Text extract
For many years we traded furs to the English or the French, for wool blankets and guns and iron things, for steel awls and needles and axes, for mirrors, for pretty things made of beads and silver. And for liquor. This was foolish, but we did not know it. We shut our ears to the Great Good Spirit. We did not want to hear that we were being foolish.
But now those things of the white men have corrupted us, and made us weak and needful. Our men forgot how to hunt without noisy guns. Our women dont want to make fire without steel, or cook without iron, or sew without metal awls and needles, or fish without steel hooks. Some look in those mirrors all the time, and no longer teach their daughters to make leather or render bear oil. We learned to need the white men’s goods, and so now a People who never had to beg for anything must beg for everything!
Some of our women married white men, and made half-breeds. Many of us now crave liquor. He whose filthy name I will not speak, he who was I before, was one of the worst of those drunkards. There are drunkards in almost every family. You know how bad this is.

Stated exercise A
Could you restate the records starting with the line with "collectors: P. C. Standley & J. Valerio" and going on through the line with "collector number: 3360", renaming "locality" to "site" and leaving everything else unchanged?

Excerpted records
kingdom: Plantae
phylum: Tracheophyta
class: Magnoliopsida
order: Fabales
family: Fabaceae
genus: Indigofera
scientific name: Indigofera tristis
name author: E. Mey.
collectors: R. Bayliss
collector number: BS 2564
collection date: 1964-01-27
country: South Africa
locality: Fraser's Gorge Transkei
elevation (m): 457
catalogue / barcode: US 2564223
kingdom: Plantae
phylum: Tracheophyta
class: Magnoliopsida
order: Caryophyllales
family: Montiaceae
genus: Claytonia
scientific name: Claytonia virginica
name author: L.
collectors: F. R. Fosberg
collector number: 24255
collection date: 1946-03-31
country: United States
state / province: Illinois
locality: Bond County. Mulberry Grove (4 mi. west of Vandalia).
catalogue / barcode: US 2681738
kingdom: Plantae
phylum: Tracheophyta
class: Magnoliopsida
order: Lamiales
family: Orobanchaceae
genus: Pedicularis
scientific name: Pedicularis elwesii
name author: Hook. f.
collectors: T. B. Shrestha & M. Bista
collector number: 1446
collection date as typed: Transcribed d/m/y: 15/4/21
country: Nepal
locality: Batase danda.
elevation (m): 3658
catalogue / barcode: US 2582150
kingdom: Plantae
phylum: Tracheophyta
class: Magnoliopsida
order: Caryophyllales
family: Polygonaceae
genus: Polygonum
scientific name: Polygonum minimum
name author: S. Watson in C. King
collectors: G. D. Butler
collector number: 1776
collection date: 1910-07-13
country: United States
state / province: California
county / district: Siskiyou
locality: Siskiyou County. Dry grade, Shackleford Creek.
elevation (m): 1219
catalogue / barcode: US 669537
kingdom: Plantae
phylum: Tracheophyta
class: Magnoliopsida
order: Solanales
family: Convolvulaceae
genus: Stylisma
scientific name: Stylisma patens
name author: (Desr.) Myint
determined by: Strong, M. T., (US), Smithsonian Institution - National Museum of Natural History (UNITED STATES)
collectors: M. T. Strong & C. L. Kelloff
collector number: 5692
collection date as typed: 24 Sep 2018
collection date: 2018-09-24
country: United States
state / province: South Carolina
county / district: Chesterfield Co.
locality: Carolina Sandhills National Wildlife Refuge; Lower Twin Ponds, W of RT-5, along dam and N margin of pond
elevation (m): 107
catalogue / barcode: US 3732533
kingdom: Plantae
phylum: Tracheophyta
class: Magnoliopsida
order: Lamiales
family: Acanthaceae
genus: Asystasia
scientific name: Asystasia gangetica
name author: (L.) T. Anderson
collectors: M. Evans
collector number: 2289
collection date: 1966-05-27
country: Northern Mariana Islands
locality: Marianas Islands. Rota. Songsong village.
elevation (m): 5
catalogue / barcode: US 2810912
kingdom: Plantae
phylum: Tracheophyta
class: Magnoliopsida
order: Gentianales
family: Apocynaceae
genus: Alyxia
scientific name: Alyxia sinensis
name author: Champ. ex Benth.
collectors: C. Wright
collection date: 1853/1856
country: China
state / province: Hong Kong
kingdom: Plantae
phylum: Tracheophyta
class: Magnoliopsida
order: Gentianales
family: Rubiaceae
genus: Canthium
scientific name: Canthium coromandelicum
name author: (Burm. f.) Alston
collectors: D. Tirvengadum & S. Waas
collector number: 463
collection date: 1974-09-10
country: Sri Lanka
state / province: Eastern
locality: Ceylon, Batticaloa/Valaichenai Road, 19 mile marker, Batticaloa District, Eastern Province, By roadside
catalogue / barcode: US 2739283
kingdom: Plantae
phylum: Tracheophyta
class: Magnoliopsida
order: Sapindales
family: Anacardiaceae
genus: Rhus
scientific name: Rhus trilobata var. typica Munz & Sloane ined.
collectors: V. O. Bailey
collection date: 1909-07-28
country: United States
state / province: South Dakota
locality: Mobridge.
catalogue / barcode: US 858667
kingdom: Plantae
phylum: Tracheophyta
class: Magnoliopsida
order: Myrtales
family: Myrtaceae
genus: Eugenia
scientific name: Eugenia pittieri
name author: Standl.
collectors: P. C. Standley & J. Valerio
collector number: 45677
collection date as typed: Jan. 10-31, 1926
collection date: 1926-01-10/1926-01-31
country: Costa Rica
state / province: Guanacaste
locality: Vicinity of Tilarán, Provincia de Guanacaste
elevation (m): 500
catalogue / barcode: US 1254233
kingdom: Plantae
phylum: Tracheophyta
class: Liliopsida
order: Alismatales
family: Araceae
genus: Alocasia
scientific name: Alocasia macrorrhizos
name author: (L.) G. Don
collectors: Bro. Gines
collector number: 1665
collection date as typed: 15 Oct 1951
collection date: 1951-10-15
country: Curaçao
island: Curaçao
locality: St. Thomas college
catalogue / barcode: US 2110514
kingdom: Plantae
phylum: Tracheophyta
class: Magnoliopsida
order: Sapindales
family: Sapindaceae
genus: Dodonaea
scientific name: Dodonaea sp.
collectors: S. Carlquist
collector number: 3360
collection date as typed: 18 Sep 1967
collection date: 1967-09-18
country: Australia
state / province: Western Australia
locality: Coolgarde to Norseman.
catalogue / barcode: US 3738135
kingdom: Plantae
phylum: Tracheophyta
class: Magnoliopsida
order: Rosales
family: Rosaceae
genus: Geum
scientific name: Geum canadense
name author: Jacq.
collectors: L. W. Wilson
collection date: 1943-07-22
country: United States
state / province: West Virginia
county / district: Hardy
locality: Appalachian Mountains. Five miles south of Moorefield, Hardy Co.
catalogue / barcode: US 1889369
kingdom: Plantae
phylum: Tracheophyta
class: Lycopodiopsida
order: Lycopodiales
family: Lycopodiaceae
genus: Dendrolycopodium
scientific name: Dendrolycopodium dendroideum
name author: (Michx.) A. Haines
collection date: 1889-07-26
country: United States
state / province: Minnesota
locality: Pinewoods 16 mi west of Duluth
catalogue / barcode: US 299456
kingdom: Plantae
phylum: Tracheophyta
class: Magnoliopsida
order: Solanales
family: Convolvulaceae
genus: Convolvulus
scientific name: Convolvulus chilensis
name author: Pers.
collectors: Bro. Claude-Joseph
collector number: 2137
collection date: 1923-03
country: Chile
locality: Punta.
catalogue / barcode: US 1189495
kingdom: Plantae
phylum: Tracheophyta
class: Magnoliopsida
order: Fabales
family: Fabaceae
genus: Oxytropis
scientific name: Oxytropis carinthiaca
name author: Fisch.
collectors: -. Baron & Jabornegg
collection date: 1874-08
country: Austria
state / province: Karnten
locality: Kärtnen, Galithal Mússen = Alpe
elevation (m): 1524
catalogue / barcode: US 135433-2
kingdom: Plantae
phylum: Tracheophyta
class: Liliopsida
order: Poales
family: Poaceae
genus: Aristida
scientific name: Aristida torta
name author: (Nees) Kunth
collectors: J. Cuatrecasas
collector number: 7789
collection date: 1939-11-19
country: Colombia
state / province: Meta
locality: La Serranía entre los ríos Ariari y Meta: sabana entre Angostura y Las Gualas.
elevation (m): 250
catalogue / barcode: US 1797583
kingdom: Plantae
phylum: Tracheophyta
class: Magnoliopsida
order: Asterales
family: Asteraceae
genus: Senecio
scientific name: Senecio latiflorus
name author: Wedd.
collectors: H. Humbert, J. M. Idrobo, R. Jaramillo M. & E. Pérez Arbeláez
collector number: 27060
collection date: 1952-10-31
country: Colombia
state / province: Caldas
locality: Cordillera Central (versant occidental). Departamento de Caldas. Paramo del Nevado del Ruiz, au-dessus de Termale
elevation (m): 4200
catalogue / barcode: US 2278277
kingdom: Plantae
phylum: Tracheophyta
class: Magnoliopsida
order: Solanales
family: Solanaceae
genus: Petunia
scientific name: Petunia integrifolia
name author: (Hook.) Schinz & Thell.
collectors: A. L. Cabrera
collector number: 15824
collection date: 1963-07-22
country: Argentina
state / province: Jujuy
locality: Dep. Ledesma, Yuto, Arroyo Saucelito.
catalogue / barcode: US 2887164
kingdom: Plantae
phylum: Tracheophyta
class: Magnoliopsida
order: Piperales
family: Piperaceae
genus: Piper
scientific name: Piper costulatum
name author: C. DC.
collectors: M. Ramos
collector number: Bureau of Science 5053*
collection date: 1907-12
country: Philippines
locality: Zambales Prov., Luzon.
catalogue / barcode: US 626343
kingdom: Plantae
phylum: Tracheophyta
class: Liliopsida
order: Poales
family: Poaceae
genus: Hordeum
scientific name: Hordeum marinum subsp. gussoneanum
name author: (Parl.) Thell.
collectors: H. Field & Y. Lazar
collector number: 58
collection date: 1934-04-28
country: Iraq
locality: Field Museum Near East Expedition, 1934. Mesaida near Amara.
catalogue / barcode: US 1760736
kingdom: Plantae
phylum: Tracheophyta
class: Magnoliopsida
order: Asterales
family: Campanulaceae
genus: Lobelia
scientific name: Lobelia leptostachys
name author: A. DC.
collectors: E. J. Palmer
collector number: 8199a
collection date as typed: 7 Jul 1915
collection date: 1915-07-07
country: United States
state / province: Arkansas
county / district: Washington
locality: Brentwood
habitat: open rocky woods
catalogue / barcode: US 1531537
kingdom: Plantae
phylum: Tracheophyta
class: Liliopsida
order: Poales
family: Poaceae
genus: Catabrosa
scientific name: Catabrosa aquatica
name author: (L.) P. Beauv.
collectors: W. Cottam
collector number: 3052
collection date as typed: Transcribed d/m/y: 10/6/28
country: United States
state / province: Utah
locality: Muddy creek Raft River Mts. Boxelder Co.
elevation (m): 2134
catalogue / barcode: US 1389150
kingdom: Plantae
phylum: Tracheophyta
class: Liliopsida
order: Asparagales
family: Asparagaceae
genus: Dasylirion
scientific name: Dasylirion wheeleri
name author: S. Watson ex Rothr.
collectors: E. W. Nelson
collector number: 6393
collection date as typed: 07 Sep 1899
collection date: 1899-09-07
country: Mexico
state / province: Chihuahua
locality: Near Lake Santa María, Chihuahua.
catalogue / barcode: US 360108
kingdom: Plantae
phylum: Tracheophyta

Stated exercise B
Can you pull out the passage of the text on the fur trade starting with "For many years" and going on through "beg for everything!", copied word for word?

Worked answer A
collectors: P. C. Standley & J. Valerio
collector number: 45677
collection date as typed: Jan. 10-31, 1926
collection date: 1926-01-10/1926-01-31
country: Costa Rica
state / province: Guanacaste
site: Vicinity of Tilarán, Provincia de Guanacaste
elevation (m): 500
catalogue / barcode: US 1254233
kingdom: Plantae
phylum: Tracheophyta
class: Liliopsida
order: Alismatales
family: Araceae
genus: Alocasia
scientific name: Alocasia macrorrhizos
name author: (L.) G. Don
collectors: Bro. Gines
collector number: 1665
collection date as typed: 15 Oct 1951
collection date: 1951-10-15
country: Curaçao
island: Curaçao
site: St. Thomas college
catalogue / barcode: US 2110514
kingdom: Plantae
phylum: Tracheophyta
class: Magnoliopsida
order: Sapindales
family: Sapindaceae
genus: Dodonaea
scientific name: Dodonaea sp.
collectors: S. Carlquist
collector number: 3360

Worked answer B
For many years we traded furs to the English or the French, for wool blankets and guns and iron things, for steel awls and needles and axes, for mirrors, for pretty things made of beads and silver. And for liquor. This was foolish, but we did not know it. We shut our ears to the Great Good Spirit. We did not want to hear that we were being foolish.
But now those things of the white men have corrupted us, and made us weak and needful. Our men forgot how to hunt without noisy guns. Our women dont want to make fire without steel, or cook without iron, or sew without metal awls and needles, or fish without steel hooks. Some look in those mirrors all the time, and no longer teach their daughters to make leather or render bear oil. We learned to need the white men’s goods, and so now a People who never had to beg for anything must beg for everything!